October 7, 2010 – With a nod to the computers of the past that filled entire rooms and stored little data, IBM today rolled out a series of new storage systems that can do one million times the work of their ancestors in a fraction of the space.
As part of its $6 billion annual dedication to research and development, IBM announced a number of storage systems designed for efficiency and optimized for workloads such as transaction processing and analytics. In the announcement, the company cited an IDC study that anticipated worldwide data storage capacity to continue to grow at a compound yearly rate of 49.8 percent through 2014.
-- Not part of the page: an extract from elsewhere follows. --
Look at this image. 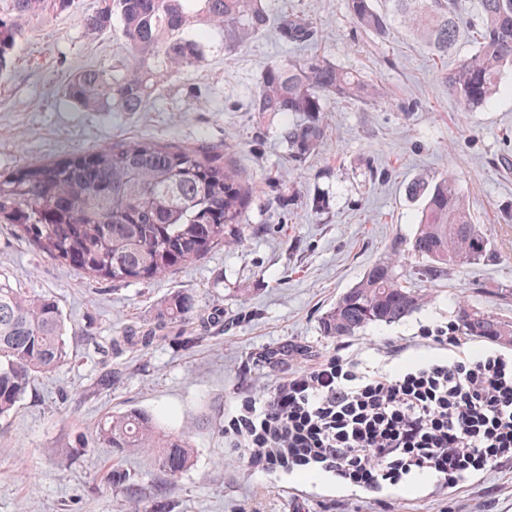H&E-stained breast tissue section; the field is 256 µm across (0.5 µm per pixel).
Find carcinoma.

The featured products include: IBM Storwize V7000, a midrange disk storage system for data management, with accompanying implementation services available; IBM System Storage DS8800, offering up to 40 percent faster performance than its predecessor, with support starting next year for IBM Easy Tier; updated SAN Volume Controller software, which includes Easy Tier and has an enhanced administrator GUI and increased scalability; IBM Systems Director Storage Control software, which manages storage, servers and network technology through a single interface; and IBM Tivoli Storage Productivity Center v. 4.2 featuring enhancements for midrange systems.
In highlighting the releases, IBM compared the capabilities of Storwize V7000 against those of IBM RAMAC, one of its computing prototypes from the 1950s. The RAMAC took up an entire room to store 20 megabytes of data, or about as much as it would take to store one song on an MP3 player. The new Storwize V7000 can store one million times more than RAMAC and can fit on a desktop.
In a news release on the products, Brian Truskowski, general manager of IBM storage, said: “IBM is combining home-grown storage innovations like our Easy Tier technology together with acquisitions of industry leading storage technologies such as XIV to deliver our clients a truly unmatched portfolio of storage solutions.”